To plot the figures from the data file, you may want to use the script nxvlogbatt-plotfig.sh:

nxvlogbatt-plotfig.sh PREFIX VBATRAT XRANGE TITLE COMMENTS

The arguments are

  • PREFIX -- the data text file prefix, for example, prefix.txt
  • VBATRAT -- draw the line "VBattV*200/%"
  • XRANGE -- set the range of X(time), [0:2000]
  • TITLE -- the figure title
  • COMMENTS -- the comments of the figure

Example:

nxvlogbatt-plotfig.sh nxvlogbatt-data 0 "" "Battery Status" ""

Charging

Implementation Details

  1. Neato XV Abstract Serial Interface

     Serial Port: COM11, /dev/ttyACM0
     Network Forward: tcp://localhost:3333
     Simulator: sim:
    

The toolset interprets with above interfaces via unified APIs. The implementation is in file neatocmdapi.py, and the simulator functions is in file neatocmdsim.py. The simulator can simulate the return data described in the Neato Programmer's Manual. It also simulates that the returned LiDAR data would be all zero if the motor is not running.
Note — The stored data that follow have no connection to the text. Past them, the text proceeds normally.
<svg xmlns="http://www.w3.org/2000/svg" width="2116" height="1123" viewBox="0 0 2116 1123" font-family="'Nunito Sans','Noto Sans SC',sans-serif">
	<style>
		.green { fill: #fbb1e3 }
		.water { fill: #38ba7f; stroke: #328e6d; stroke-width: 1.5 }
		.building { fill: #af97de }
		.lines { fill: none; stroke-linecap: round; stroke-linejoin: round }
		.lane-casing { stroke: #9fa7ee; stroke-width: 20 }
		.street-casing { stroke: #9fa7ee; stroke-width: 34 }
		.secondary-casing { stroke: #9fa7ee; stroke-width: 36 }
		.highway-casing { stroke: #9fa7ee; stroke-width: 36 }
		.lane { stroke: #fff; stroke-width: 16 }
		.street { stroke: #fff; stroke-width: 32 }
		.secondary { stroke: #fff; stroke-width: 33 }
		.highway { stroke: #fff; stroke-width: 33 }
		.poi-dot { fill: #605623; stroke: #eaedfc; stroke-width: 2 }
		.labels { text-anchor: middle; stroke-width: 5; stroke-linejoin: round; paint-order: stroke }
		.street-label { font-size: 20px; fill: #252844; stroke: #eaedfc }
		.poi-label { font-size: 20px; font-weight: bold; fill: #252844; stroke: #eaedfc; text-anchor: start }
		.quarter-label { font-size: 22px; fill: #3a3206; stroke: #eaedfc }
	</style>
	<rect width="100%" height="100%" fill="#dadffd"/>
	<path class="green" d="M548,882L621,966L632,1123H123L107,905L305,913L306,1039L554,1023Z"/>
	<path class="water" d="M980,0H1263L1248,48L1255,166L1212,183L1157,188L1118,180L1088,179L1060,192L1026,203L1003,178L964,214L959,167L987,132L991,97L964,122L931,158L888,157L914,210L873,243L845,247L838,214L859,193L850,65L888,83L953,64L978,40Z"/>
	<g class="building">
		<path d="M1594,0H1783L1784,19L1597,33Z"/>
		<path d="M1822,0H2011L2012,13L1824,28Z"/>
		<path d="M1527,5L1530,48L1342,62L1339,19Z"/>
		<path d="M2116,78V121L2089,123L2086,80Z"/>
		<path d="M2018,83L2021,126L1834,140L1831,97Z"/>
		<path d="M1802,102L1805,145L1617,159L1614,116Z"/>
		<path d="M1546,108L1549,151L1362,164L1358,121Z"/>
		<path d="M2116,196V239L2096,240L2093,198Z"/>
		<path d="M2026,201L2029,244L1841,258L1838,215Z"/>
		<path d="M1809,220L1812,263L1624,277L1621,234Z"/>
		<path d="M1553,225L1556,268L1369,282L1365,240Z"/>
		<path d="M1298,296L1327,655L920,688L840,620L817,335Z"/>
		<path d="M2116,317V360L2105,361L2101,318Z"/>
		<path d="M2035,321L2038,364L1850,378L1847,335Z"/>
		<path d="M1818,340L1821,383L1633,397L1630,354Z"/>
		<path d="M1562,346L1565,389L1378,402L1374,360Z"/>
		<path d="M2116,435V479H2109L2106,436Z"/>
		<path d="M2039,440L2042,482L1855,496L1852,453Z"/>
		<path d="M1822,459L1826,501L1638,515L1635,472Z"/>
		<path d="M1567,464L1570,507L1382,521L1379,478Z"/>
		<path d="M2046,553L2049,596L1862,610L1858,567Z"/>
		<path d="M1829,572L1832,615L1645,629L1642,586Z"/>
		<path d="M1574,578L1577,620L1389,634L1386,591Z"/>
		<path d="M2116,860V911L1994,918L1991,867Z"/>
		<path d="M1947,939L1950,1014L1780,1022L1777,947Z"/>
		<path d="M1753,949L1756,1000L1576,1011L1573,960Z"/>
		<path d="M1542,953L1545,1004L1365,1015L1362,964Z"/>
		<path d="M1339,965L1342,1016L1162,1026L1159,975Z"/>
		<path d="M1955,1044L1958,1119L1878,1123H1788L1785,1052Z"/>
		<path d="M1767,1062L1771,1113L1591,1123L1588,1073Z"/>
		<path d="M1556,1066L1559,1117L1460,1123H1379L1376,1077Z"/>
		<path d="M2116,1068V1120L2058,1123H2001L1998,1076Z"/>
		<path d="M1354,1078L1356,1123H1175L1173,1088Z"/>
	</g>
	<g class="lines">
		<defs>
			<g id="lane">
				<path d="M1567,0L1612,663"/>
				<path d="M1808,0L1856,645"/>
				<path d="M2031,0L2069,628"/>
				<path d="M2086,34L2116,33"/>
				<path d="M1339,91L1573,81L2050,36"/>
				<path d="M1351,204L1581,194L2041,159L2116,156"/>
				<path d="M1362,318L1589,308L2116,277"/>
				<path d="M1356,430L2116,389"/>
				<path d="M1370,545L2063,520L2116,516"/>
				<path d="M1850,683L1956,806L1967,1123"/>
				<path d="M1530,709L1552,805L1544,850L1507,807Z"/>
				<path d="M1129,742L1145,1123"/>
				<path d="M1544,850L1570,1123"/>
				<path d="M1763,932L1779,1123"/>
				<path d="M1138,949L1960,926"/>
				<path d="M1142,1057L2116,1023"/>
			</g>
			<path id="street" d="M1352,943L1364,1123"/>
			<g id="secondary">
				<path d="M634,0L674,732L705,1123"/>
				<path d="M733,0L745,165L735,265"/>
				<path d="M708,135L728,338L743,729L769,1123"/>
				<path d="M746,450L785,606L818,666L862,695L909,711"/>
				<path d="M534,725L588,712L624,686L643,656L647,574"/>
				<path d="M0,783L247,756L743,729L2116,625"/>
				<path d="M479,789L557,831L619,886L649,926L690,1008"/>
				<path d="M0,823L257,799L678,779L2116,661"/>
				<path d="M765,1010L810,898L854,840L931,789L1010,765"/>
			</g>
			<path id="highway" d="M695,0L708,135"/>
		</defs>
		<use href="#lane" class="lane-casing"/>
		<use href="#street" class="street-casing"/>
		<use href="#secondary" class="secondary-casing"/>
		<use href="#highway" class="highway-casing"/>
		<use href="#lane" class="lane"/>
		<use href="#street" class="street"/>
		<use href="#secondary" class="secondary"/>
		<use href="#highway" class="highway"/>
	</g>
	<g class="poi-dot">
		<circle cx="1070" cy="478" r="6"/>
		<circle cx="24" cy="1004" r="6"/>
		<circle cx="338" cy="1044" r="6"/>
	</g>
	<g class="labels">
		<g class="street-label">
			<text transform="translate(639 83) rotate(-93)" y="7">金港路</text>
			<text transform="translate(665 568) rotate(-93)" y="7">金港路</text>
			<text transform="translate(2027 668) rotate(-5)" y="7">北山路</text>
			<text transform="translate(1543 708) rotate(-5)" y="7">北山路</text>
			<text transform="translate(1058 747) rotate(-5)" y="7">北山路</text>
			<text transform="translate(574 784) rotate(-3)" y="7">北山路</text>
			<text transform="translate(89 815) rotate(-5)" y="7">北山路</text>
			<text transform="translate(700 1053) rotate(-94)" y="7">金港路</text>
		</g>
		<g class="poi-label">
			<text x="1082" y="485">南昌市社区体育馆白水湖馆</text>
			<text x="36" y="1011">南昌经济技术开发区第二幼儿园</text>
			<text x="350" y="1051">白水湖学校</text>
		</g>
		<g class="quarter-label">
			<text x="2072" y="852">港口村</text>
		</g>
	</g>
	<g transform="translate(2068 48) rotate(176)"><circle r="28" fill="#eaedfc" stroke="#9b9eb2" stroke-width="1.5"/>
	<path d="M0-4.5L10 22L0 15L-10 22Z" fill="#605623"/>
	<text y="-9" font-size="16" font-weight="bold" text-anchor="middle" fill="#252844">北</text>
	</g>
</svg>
  1. Scheduler: It's in file neatocmdapi.py, in which all of the tasks are scheduled by a center scheduler in one program, so the execution of the commands would not interference with each other, even in a network forward mode which supports serving multiple clients. (The commands which are mutual exclusion may still have interferences). The class provides a callback function, so the user can specify the working function to execute once one task is ready to go.

  2. NCIService

It basically is a "hub" for the Neato serial interface, integrated a Scheduler and abstract serial interface, to support that the serial interface can only execute one task one time. The class provides open()/close() to start/stop the service; provides a mailbox(class MailPipe) and function get_request_block() to allow user implement their own processing task functions.

  1. GUI

The toolset use Python tkinter to implement the GUI for the maximum portabilities between Linux, Windows, and other platforms. The tkinter GUI application uses the callback function to handle widget events, and to use the widget.after(time, callback) functions to preodically update the interfaces. To make the GUI convinient, the guilog.py provides several extensions for the widget, such as * Log output to textarea * ToggleButton * add right click pop-up menu to copy/paste text

  1. Multi-Thread GUI

To make the GUI more responsible for the user interactive, the toolset uses multiple threads to process requests in the background. Since only GUI thread can update the tkinter interface, the other threads have to use Queue to ask the GUI thread to update the interfaces. In this implementation, the mailbox(class MailPipe, in file neatocmdapi.py) is used as a center solution for updating various widgets to simplified the code.